» **Exercise materials**
○ ○ ○ ○ ○ ○ ○
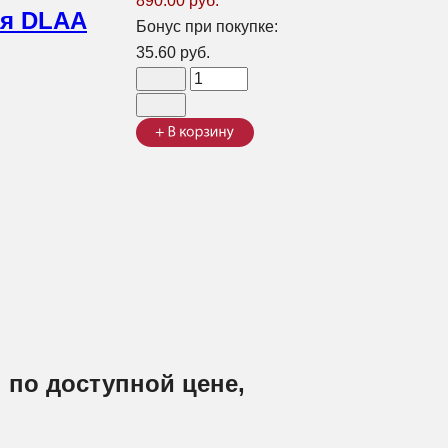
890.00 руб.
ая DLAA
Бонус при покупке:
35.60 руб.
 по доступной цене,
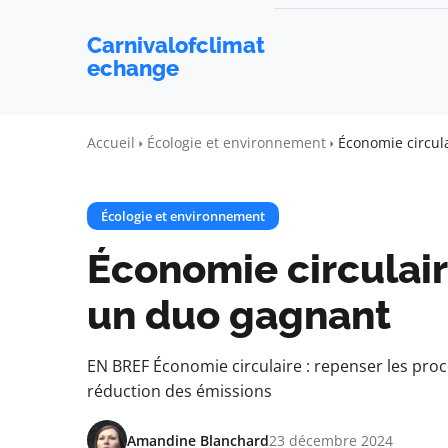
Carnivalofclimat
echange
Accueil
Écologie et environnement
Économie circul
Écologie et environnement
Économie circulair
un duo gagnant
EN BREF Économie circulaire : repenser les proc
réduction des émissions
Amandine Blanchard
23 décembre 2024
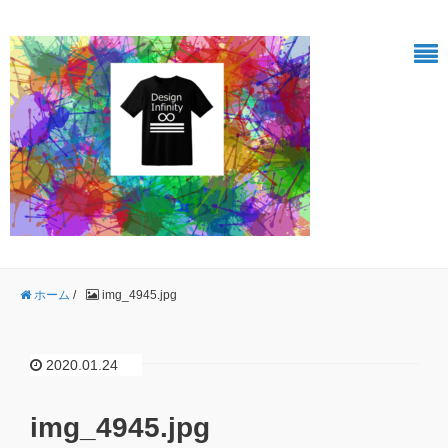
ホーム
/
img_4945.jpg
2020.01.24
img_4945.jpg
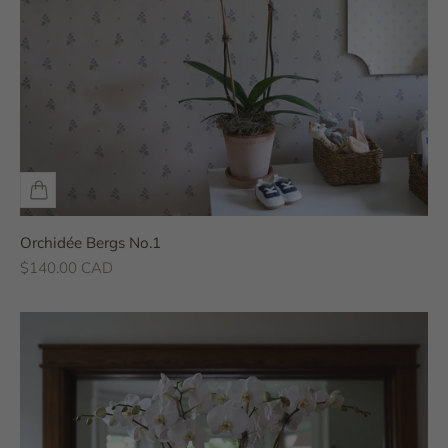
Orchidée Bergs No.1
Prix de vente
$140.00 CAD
○ ○ ○ ○ ○ ○ ○
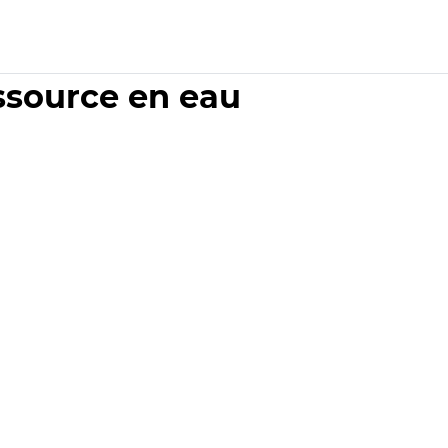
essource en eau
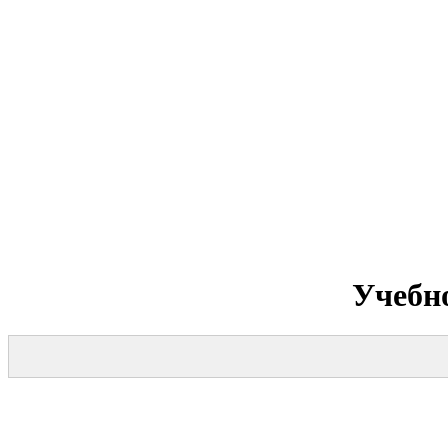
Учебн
○ ○ ○ ○ ○ ○ ○
» **Aim of the task**
Pull out each line of the listing above that contains the string "Économie". Case counts.

» **Response to the task**
Économie circul
Économie circulair
EN BREF Économie circulaire : repenser les proc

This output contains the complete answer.